** begin GIVEN RECORDS **
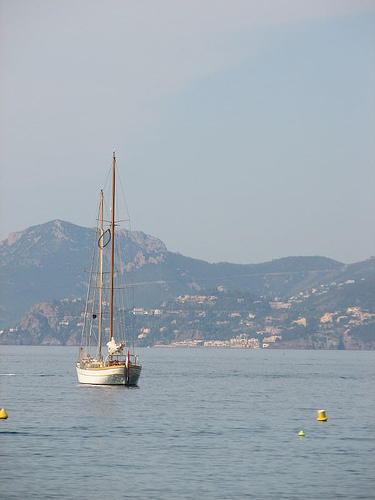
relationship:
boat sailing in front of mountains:
[77, 154, 141, 387] [2, 217, 371, 357]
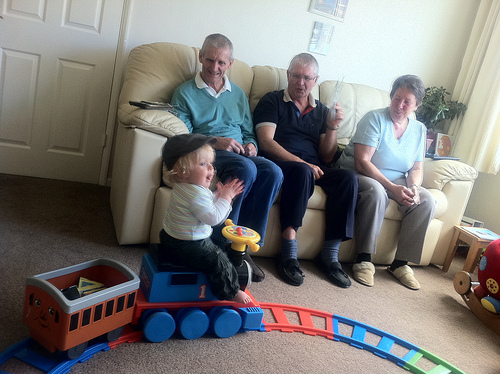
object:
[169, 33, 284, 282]
man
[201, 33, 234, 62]
hair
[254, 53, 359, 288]
man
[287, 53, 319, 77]
hair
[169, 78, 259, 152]
sweater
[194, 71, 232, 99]
shirt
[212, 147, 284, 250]
jeans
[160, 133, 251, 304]
child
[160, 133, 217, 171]
hat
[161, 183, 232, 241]
shirt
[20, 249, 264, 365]
train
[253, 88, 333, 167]
shirt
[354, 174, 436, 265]
pants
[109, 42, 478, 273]
couch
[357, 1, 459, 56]
wall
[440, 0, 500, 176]
curtain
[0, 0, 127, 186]
door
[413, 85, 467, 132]
plant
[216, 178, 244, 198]
hands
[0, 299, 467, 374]
tracks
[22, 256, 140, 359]
train car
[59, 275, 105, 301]
toys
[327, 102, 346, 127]
left hand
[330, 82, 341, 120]
object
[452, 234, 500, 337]
rocking toy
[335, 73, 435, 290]
people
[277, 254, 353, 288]
shoes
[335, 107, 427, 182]
shirt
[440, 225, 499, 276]
table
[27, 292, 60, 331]
face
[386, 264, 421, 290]
slippers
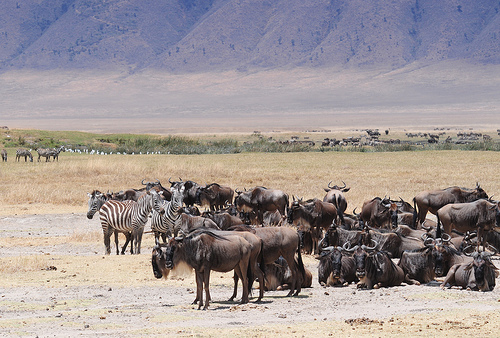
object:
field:
[0, 123, 498, 335]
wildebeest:
[395, 235, 444, 285]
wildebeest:
[342, 239, 406, 288]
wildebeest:
[322, 180, 348, 221]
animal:
[150, 226, 268, 302]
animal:
[436, 198, 500, 238]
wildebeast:
[194, 182, 235, 214]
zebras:
[98, 189, 165, 256]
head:
[157, 235, 179, 269]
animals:
[15, 149, 33, 163]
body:
[99, 198, 151, 255]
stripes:
[136, 208, 148, 219]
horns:
[326, 180, 331, 189]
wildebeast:
[437, 245, 499, 291]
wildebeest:
[313, 238, 359, 288]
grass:
[0, 151, 500, 212]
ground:
[0, 152, 500, 337]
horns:
[359, 238, 379, 250]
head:
[342, 238, 380, 278]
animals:
[165, 231, 253, 311]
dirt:
[0, 206, 500, 337]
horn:
[337, 180, 347, 188]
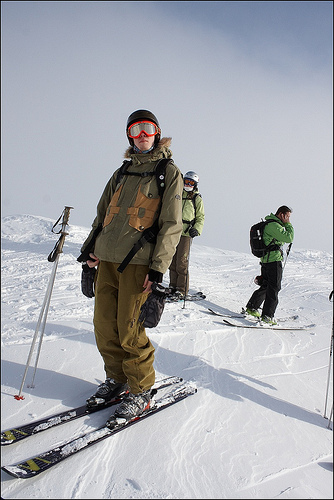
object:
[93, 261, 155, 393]
jeans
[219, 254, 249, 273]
** end GIVEN RECORDS **
EXERCISE DESCRIPTION
Copy the records line for line, from the start through the line containing "[395, 235, 444, 285]", that line included. Leave the pictures out of your copy.

TASK ANSWER
relationship:
boat sailing in front of mountains:
[77, 154, 141, 387] [2, 217, 371, 357]
object:
[169, 33, 284, 282]
man
[201, 33, 234, 62]
hair
[254, 53, 359, 288]
man
[287, 53, 319, 77]
hair
[169, 78, 259, 152]
sweater
[194, 71, 232, 99]
shirt
[212, 147, 284, 250]
jeans
[160, 133, 251, 304]
child
[160, 133, 217, 171]
hat
[161, 183, 232, 241]
shirt
[20, 249, 264, 365]
train
[253, 88, 333, 167]
shirt
[354, 174, 436, 265]
pants
[109, 42, 478, 273]
couch
[357, 1, 459, 56]
wall
[440, 0, 500, 176]
curtain
[0, 0, 127, 186]
door
[413, 85, 467, 132]
plant
[216, 178, 244, 198]
hands
[0, 299, 467, 374]
tracks
[22, 256, 140, 359]
train car
[59, 275, 105, 301]
toys
[327, 102, 346, 127]
left hand
[330, 82, 341, 120]
object
[452, 234, 500, 337]
rocking toy
[335, 73, 435, 290]
people
[277, 254, 353, 288]
shoes
[335, 107, 427, 182]
shirt
[440, 225, 499, 276]
table
[27, 292, 60, 331]
face
[386, 264, 421, 290]
slippers
object:
field:
[0, 123, 498, 335]
wildebeest:
[395, 235, 444, 285]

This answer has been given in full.